Egerström wrote about Dr. Roback aka Fallebo Gök aka Carl Johan Fallenius in a series of articles published in Sweden.

== Family life ==
Charles W. Roback was born on 22 May 1811 in Fallebo, Kristdala parish, Kalmar län, and baptized Carl Johan Nilsson. Later he adopted the surname Fallenius. On 19 June 1833, he married Greta Cajsa Nilsdotter (1813-1871) in Målilla parish, Kalmar län and they had two sons: Nils Johan August (1834-1845) and Karl Wilhelm (1839-1927).

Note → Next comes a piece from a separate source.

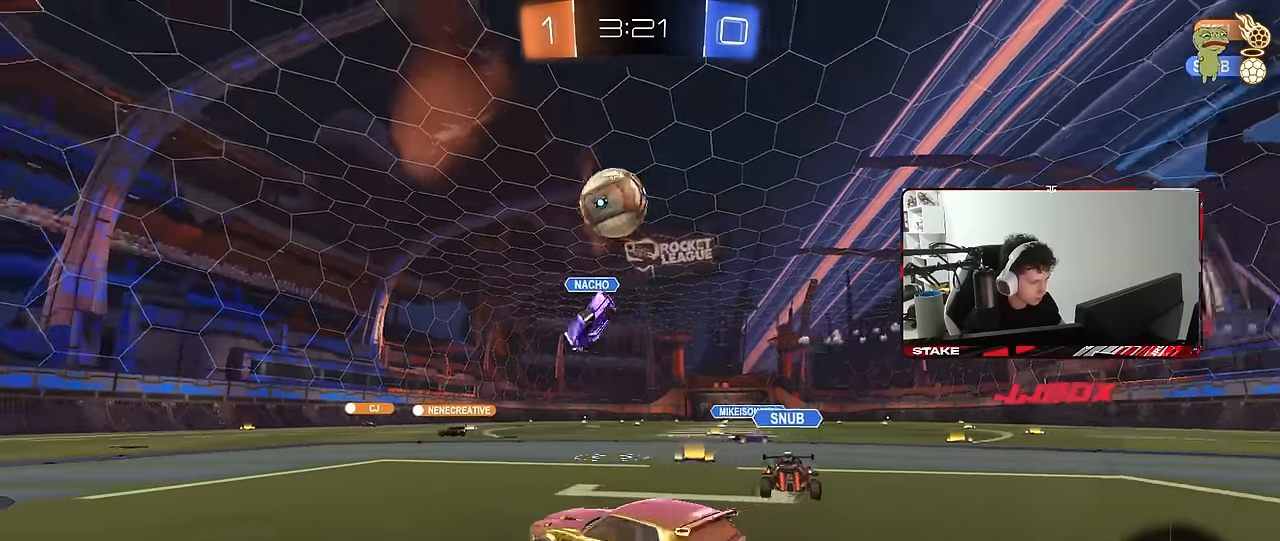
{"keys": ["a", "shift"], "mouse": ["left", "right"], "mouse_move": "still", "events": [[16, "d", "up"], [66, "a", "down"], [200, "a", "up"], [300, "d", "down"], [350, "mouse_right", "down"], [400, "a", "down"], [400, "d", "up"], [400, "shift", "down"], [450, "mouse_right", "up"], [483, "mouse_right", "down"], [483, "w", "up"]]}
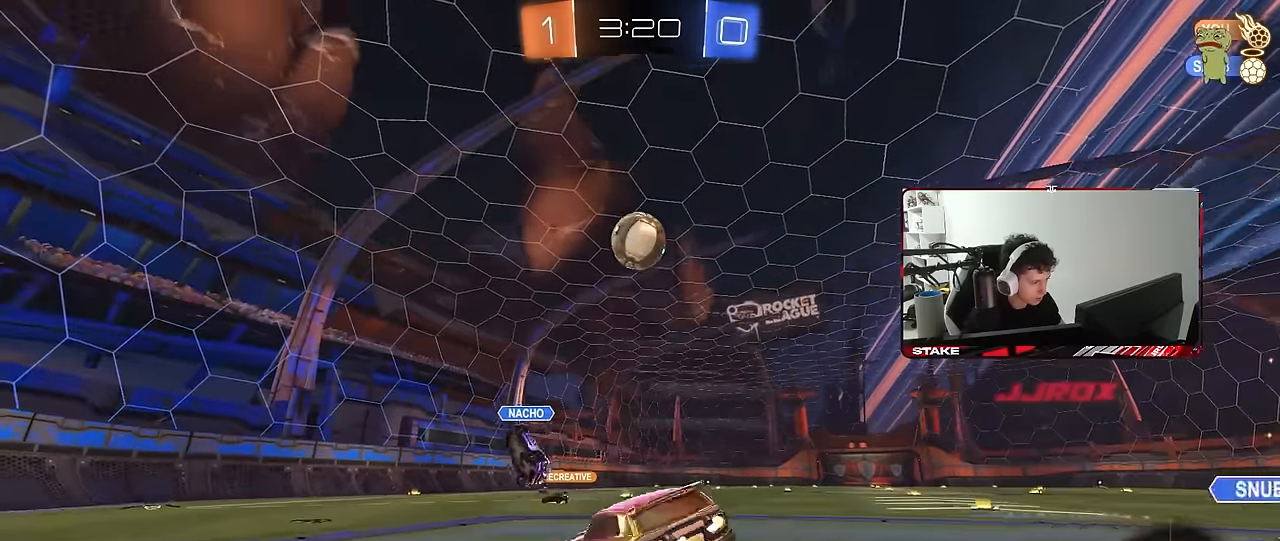
{"keys": ["a", "s", "shift"], "mouse": ["left"], "mouse_move": "still", "events": [[33, "s", "down"], [166, "mouse_right", "up"], [416, "s", "up"], [500, "s", "down"]]}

Carl Johan Fallenius abandoned his family when he fled prosecution in Sweden. His wife divorced and remarried. In the United States, under his adopted new name, Charles W. Roback married Mary H. Sinnickson (1832-1865) who was from a Quaker family in New Jersey. Charles W. Roback died on 9 May 1867 in Cincinnati, Ohio, USA.

Both Mary and Charles W. Roback were buried in the cemetery of her hometown in Mt. Holly, New Jersey.

Roback's son Carl Wilhelm Fallenius is said to have visited his father in the US and received financial help to buy a farm at home in Sweden. However, at the death of Roback, his son is said to have declined inheritance from his father.